Mengana reconoció a Tercio que guindaba de los pelos del torso del gigante. Vio cómo su amado se apresuraba a cuchilladas a un costado del enemigo. La satisfacción le robó una sonrisa, su amado seguía en Andea tal como lo había supuesto; y esquivando fuegos, escombros y cuerpos sin vida, se deslizó bajo la lluvia para también ayudar a Tercio. Se sentía en la obligación de pelear a su lado y cantar victoria por amor.

Centímetros de hedor separaban a Tercio de la herida, el andés de convicción por orgullo y aferrado al latir de su amor, penetró la peste del gigante con su espada de hoja irregular. Celebró al verlo perder movilidad. Esquivó el impacto del brazo del gigante que se resistía a morir. Las tropas se acercaron y culminaron con un impacto letal que hizo de sus nombres emblemas inolvidables entre las generaciones.

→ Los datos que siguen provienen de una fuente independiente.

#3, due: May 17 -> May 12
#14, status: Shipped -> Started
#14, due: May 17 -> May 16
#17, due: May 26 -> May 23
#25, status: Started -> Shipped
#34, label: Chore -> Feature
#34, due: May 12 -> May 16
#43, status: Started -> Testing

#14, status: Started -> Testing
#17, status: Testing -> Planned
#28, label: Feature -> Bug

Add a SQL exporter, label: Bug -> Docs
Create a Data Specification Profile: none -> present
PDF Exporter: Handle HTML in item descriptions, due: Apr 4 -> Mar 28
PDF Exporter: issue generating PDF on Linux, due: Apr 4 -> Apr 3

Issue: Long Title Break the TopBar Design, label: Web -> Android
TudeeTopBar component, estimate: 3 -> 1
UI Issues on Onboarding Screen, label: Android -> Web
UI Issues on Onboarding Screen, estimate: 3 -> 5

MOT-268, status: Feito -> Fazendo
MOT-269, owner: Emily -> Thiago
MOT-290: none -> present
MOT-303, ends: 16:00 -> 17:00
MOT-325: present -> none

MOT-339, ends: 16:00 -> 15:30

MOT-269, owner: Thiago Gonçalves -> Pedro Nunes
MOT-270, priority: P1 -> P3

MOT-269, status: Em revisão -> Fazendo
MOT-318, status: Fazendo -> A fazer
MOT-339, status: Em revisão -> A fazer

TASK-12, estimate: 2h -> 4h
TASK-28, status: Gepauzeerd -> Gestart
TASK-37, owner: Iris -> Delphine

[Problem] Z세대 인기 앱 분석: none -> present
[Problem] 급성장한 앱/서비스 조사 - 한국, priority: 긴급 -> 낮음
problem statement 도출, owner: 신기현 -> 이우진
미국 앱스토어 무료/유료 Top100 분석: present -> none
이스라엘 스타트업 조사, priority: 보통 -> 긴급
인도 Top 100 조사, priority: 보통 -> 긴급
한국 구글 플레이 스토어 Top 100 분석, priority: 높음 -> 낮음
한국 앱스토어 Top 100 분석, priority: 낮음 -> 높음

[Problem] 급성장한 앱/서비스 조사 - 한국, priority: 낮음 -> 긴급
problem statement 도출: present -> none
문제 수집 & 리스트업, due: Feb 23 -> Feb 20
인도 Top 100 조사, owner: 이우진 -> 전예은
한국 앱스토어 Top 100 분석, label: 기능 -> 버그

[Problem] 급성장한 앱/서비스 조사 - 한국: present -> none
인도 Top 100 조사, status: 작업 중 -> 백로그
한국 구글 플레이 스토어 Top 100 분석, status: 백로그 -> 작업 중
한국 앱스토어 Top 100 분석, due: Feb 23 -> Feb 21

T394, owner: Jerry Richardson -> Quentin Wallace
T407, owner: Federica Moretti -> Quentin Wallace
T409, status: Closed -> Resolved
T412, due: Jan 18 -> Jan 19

Por lo menos tres días y tres noches más pasaron hasta que el fuego cesó y dos noches más para que la lluvia dejara de bañar la desgracia de Andea. Mengana no se había acercado a Tercio a pesar de encontrarse tan cerca, sentía vergüenza y miedo a ser rechazada. Tercio había pedido a sus tropas buscar entre los vivos y los nuestros a la mujer de piel canela y cabellera lacia, pero siempre regresaban vacíos de buenas noticias.

Alguien advirtió la llegada de carrozas decoradas y filas de caballos blancos en Andea que exigían la presencia de Tercio. El rey Hastenón y emperador de las veinticuatro ciudades de Ipzá, que incluían la ciudad de Andea, entregó a Tercio una espada de honor y una corona de oro y joyas incrustadas que solo los príncipes y herederos presumían. El rey dio su discurso y pidió honrar el nombre del hombre que puso fin a lo que él mismo no había sido capaz. Y entregando un cetro nuevo a Tercio, declaró a Andea la nueva ciudad autónoma de Ipza bajo el gobierno del héroe andés.

Tercio pasó al centro con la mirada perdida sin mostrar emoción alguna; los andeses esperaban con ansias escuchar las palabras de su nuevo gobernante. –Mengana-, susurró Tercio, con los ojos brotados a punto de estallarles en lágrimas y con el recuerdo de Után muriendo noches atrás. Tercio veía sin mirar a una ciudad entera preguntándose qué había balbuceado.

-Mengana-, repitió levantando la mirada. Tercio volvía en sí y empezaba a comprender que no pagaría una condena perpetua de soledad, de desamor; ni entre los muertos ni entre los vivos estaba su amada. -¡Mengana! ¡Mengana! ¡MENGANA!- gritó y gritó rodeado por sus súbditos. Gritó interrumpido por el llanto, se lanzó entre los presentes llorando el nombre de su amor. -¡MENGANA!- se escuchó el nombre en la voz quebrada. Y ahí la vio, al frente, dentro de muchos que no importaban nada comparados con ella; la vio, la reconoció mientras ella se aseguraba los trapejos manchados de sudor y sangre, con la irregularidad de su cabello maltratado. Tercio apartó a quienes sus manos alcanzaban, con las rodillas temblorosas amenazaba con caer. Mengana se acercó para atajarlo en la conmoción. Lo abrazó. Lo besó. Le habló. Tercio necesitaba calmarse y ella le habló.

El rey puso en duda la cordura del héroe, hasta su capacidad de amar, pero ya la declaración estaba hecha, no se iba a contradecir. Su proclamación no debía verse alterada por una impresión momentánea y desagradable que percibía del aspecto poco atractivo de Mengana.


Poco a poco fueron alejándose del ateneo, al centro quedaron Tercio y Mengana; y rondando el ateneo, las tropas que resguardaban la tranquilidad de su nuevo gobernante, protegiendo la paz que el gigante ladrón de riquezas de hombre les había arrebatado.